Select the discharge mode in accordance with the condition of the battery (this condition is often violated, especially in the cold season, when using the starter for a long time in an attempt to start a particularly faulty engine). If you neglect this, you can defrost the battery or some of its (most discharged) batteries.

Thus, knowing the main discharge characteristics of the battery, their interdependence and impact on the residual capacity of the battery, you can protect the battery from premature wear and failure.

Let us recall once again the main negative discharge factors that sharply reduce battery life:

• - deep discharge;
• - constant undercharging mode;
• - non-compliance with the standard electrolyte density;
• - sulfation of the plates;
• - excessive (supercritical) discharge currents.
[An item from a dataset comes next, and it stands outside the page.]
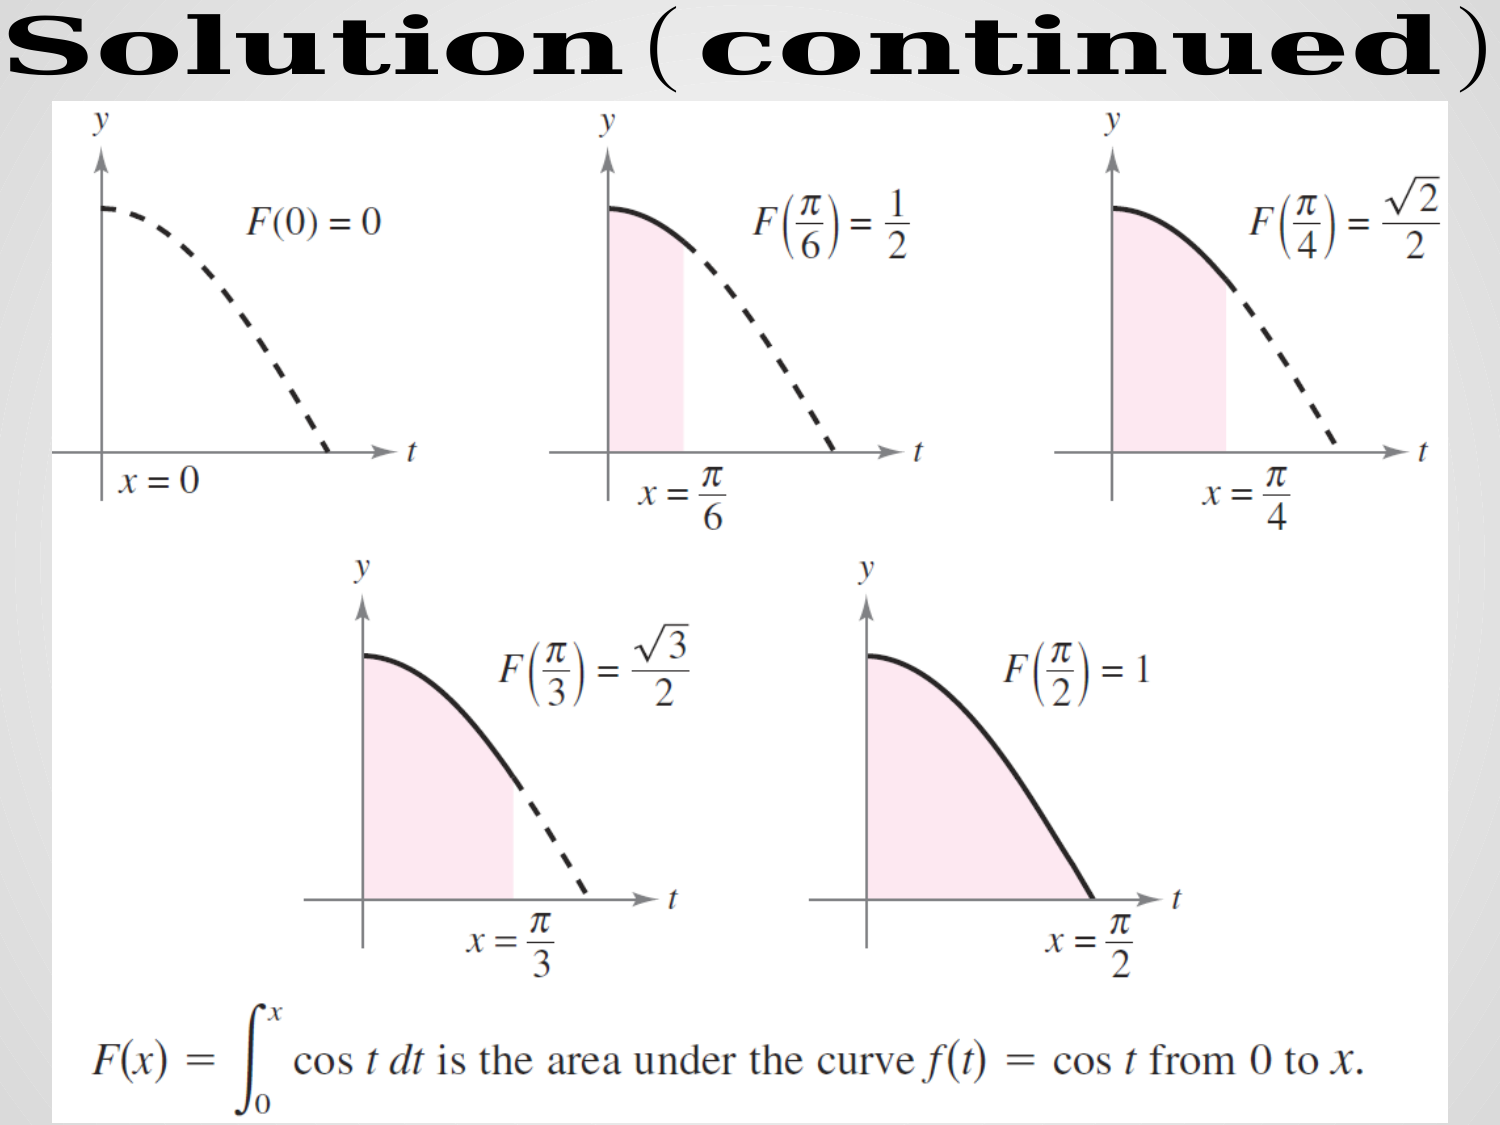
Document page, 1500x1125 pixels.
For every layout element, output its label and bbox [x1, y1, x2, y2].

picture [52, 101, 1448, 1124]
The discharge capacity of the battery is influenced by the density of the electrolyte. However, the concentration of sulfuric acid in starter batteries is not determined by considerations of obtaining maximum capacity, but is associated with other factors: service life, self-discharge current, performance at low temperatures.

Therefore, you should adhere to the basic rules: the battery must be fully charged (preferably with reverse current), and the electrolyte concentration must correspond to the established norm.

The discharge capacity of a battery strongly depends on the discharge current and electrolyte temperature. In most cases, manufacturers indicate the battery capacity for a 20-hour discharge mode at T = 25 C. That is, discharge current, for example, of a battery with a capacity of Q=60A. h is equal to

Iр = 60/20 = 3A

However, the same battery has a discharge capacity at a current of 200A (starter discharge mode) of no more than 20 Ah. That is, In this mode, the battery discharges lower acceptable values during

Tr = 20/200 = 0.1 hour = 6 minutes

As the temperature drops, the discharge capacity of the battery also decreases greatly. This largely depends on the design of the battery, however, most batteries, for example, at - 10 C have a capacity 2 times less than at +25 C. This explains the difficulty in cranking the crankshaft with the starter in winter conditions (in addition to the increased mechanical load due to thickening lubricants).

Discharge characteristics make it possible to determine the condition of the battery and prevent its operation beyond the permissible characteristics.

The modes of deep (lower than practical at U=1.7V) discharge and systematic undercharging are especially unacceptable. In this case, the starter discharge currents quickly destroy the plates. The degree of discharge of the battery can be determined by the density of the electrolyte.

When checking a battery with a load fork, you can determine the degree of discharge of each battery depending on the voltage.